Sunday, May 18, 2008

Art Brief: Asae Soya

Perspective, by its invocation of distance, divides things and people from each other. While such divisions help us to organize things on a mental and visual level, it can also deaden the sensuousness and warmth we feel for those things around us. This has always been the main drawback of the Western artistic tradition.

33-year-old Asae Soya, who recently earned a doctorate in art from the Tokyo University of Fine Arts and Music, paints in a style that uses elements of Western perspective, but seeks to overcome its drawbacks by, as she says, “employing the five senses to the full.”

In her first solo exhibition since 2003, she pursues this agenda in the 15 paintings and 10 drawing on show (two thirds sold on the first day) by employing a number of distorting factors that visually simulate at least two of the other four senses. Shimmering, rainbow-refracted colors and watery effects painted in oil on panel-mounted cotton give her works a warmth and wetness that you can almost feel, while her ripples seem to emit the sounds of water drops dropping.

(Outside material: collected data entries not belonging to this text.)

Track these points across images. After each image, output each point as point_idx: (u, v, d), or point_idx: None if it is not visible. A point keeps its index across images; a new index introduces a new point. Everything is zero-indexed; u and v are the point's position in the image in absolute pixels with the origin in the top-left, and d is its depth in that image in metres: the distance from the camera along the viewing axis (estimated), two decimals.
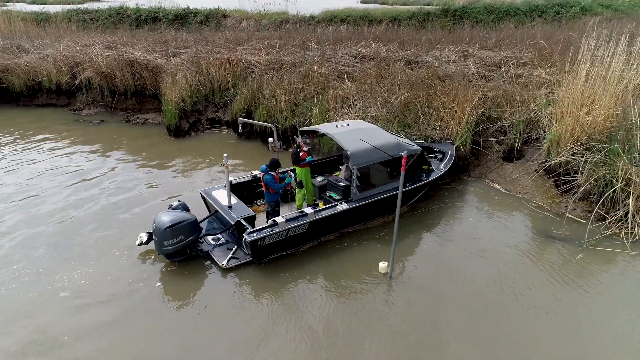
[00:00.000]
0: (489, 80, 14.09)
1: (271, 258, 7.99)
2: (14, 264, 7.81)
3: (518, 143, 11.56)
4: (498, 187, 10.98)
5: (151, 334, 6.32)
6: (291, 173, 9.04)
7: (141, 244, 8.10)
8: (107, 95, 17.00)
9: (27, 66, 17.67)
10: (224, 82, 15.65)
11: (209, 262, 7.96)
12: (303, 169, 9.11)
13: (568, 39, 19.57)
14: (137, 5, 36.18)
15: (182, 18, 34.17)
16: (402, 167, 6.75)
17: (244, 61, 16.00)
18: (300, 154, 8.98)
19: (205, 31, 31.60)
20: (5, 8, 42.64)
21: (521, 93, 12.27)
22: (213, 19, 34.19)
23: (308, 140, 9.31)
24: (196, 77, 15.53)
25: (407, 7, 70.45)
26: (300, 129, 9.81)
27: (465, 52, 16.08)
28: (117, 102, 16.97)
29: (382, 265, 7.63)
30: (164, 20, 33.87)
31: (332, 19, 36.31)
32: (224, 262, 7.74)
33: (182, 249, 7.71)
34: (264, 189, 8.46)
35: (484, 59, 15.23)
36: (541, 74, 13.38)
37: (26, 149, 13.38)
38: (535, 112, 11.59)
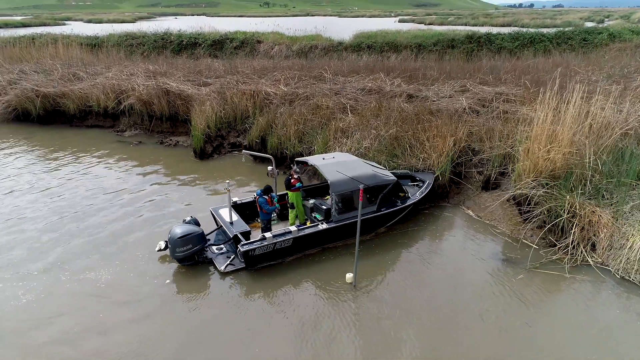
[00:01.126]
0: (479, 114, 15.60)
1: (261, 266, 9.82)
2: (58, 261, 9.99)
3: (494, 175, 13.01)
4: (471, 213, 12.46)
5: (161, 319, 8.26)
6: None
7: (160, 250, 10.13)
8: (145, 119, 19.53)
9: (81, 92, 20.50)
10: (245, 111, 17.80)
11: (212, 267, 9.88)
12: (294, 193, 10.94)
13: (567, 72, 20.72)
14: (179, 31, 39.40)
15: (219, 44, 36.96)
16: (360, 198, 8.48)
17: (263, 92, 18.12)
18: (292, 180, 10.85)
19: (240, 57, 34.27)
20: (65, 32, 47.01)
21: (501, 129, 13.73)
22: (248, 44, 36.75)
23: (298, 169, 11.16)
24: (221, 105, 17.76)
25: (439, 28, 71.81)
26: (295, 159, 11.70)
27: (463, 88, 17.59)
28: (154, 125, 19.45)
29: (349, 276, 9.32)
30: (202, 45, 36.75)
31: (359, 45, 37.97)
32: (222, 267, 9.64)
33: (190, 255, 9.67)
34: (258, 209, 10.38)
35: (477, 94, 16.71)
36: (523, 111, 14.75)
37: (77, 165, 15.87)
38: (512, 147, 13.01)
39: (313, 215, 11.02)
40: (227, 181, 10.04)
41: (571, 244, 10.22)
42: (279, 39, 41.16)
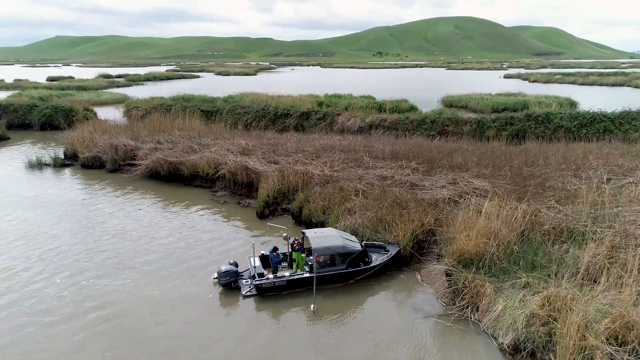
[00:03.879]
0: (457, 203, 21.03)
1: (267, 295, 16.62)
2: (156, 279, 17.77)
3: (442, 251, 18.48)
4: (419, 277, 18.07)
5: (203, 319, 15.41)
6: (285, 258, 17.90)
7: (214, 278, 17.45)
8: (231, 185, 27.81)
9: (193, 162, 29.57)
10: (296, 185, 25.06)
11: (238, 291, 16.92)
12: (296, 253, 17.68)
13: (573, 166, 24.75)
14: (277, 102, 48.76)
15: (306, 115, 45.40)
16: (315, 260, 15.00)
17: (310, 173, 25.31)
18: (294, 245, 17.64)
19: (320, 127, 42.18)
20: (194, 92, 59.12)
21: (455, 218, 19.15)
22: (328, 117, 44.69)
23: (298, 238, 17.93)
24: (280, 180, 25.27)
25: (536, 90, 74.00)
26: (302, 230, 18.49)
27: (454, 180, 23.04)
28: (236, 189, 27.63)
29: (312, 306, 15.72)
30: (293, 116, 45.51)
31: (424, 119, 43.69)
32: (244, 293, 16.63)
33: (228, 283, 16.82)
34: (269, 260, 17.34)
35: (462, 187, 22.09)
36: (485, 205, 19.91)
37: (183, 216, 24.32)
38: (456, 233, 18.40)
39: (305, 267, 17.65)
40: (253, 242, 17.23)
41: (464, 305, 15.53)
42: (361, 106, 48.78)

Many of her works have hitherto focused on impressions from the bathroom, but the present exhibition reveals a growing ambition with a number of works based on airports. Here the motifs of water are used to bring distance closer and to make the impersonal intimate. The water droplets and the blurred lights of “Airport Eastgate” (2007) turn the soulless environment of these portals of distance into something resembling an inner psychic soulscape.